You should bear in mind, however, that each text file is linked to a single bibliographical record and will therefore be assigned the same author, title etc.
In practical terms, a text is contained within a text file (also known as a base text) held within the text directory. These text files, written in ANSI, must be prepared using a text editor or appropriate word processing program. Any notes are inserted into another ANSI file which is called an associated text (Note).
Any second editions or translations into other languages can be inserted into a third ANSI file known as an associated text (Trad).
A corpus is the textual domain within which operations performed using GATTO take place, whether these involve lemmatisation, searches, data modifications, etc. Each corpus is identified by a name. A single disk may contain corpora with different names, or corpora with the same name may be located on different disks.
The elements of a corpus are the texts added to it over time. It is possible to group the texts within a corpus into subcorpora defined dynamically on the basis of their bibliographic data. Up to six subcorpora can be defined simultaneously. A single text may belong to more than one subcorpus.
The structure of a subcorpus, understood as the list of constituent texts, can be saved to a file and recalled in a subsequent session to redefine the same subcorpus.
Corpora and subcorpora may also consist of a single text.
Searches can be carried out within the corpus, a subcorpus or a combination of several subcorpora; any duplicates in the results will be automatically removed.
A corpus can contain over 16,000 texts and 2 billion occurrences.
Each text included in a corpus is linked to a whole array of bibliographical information (title, author, edition, code etc) which is inserted in a record in a special database, which is identifiable by the name bibliographical archive.
GATTO’s functions therefore include the creation and deletion of bibliographical archives and the insertion, modification and deletion of records within a bibliographical archive.
When a new corpus is created, the user is asked to indicate the file which contains the bibliographical archive which should be linked to this corpus. If the file does not exist, it will be created.
Each corpus is linked to one bibliographical archive which must eventually contain all the records relating to texts within that corpus. However, one bibliographical archive may cover more than one corpus. Depending on which environment is in use, GATTO enables either the entire archive or just the part which contains records linked to the texts of the corpus in use to be accessed.

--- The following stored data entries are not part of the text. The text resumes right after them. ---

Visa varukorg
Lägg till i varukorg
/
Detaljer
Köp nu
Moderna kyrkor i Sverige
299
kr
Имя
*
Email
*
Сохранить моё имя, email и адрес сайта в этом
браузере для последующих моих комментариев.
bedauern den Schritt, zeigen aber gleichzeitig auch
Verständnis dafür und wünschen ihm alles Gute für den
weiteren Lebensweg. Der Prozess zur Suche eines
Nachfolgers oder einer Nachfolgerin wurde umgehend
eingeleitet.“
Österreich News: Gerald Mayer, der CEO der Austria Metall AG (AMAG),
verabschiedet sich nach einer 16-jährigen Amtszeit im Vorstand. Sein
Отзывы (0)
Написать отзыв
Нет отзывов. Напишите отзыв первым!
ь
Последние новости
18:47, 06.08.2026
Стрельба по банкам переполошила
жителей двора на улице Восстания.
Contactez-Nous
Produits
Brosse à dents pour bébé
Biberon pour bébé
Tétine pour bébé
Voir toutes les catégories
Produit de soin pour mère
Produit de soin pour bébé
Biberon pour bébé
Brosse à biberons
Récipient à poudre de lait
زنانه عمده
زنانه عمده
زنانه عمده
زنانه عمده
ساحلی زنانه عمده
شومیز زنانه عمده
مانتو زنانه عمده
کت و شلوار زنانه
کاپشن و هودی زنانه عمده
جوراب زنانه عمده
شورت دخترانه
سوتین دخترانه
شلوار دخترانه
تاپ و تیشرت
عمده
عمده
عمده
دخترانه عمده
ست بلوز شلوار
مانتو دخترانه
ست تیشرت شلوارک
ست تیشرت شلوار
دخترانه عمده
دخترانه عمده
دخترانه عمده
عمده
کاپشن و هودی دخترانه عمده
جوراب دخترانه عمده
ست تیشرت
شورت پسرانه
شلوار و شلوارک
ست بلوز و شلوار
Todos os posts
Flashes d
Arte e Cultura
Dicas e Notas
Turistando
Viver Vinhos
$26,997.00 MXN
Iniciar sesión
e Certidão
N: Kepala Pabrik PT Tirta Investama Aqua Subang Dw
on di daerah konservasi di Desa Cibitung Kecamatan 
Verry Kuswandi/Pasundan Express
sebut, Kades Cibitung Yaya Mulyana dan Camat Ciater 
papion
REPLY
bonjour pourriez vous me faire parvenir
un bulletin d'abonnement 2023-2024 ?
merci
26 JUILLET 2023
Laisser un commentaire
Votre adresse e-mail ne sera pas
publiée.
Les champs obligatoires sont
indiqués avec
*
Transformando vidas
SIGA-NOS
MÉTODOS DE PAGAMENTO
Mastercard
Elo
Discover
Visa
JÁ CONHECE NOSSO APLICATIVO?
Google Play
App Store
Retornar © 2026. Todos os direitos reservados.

You can always replace the bibliographical archive linked to a corpus. All the user needs to do is check that the new archive contains all the necessary records. If this is not done, then the functions which require access to texts which no longer have bibliographical data will be shut down, and the user notified of the problem.
As stated previously, one bibliographical archive may serve different corpuses.
Physically, a bibliographical archive is a file whose name and location are chosen by the user.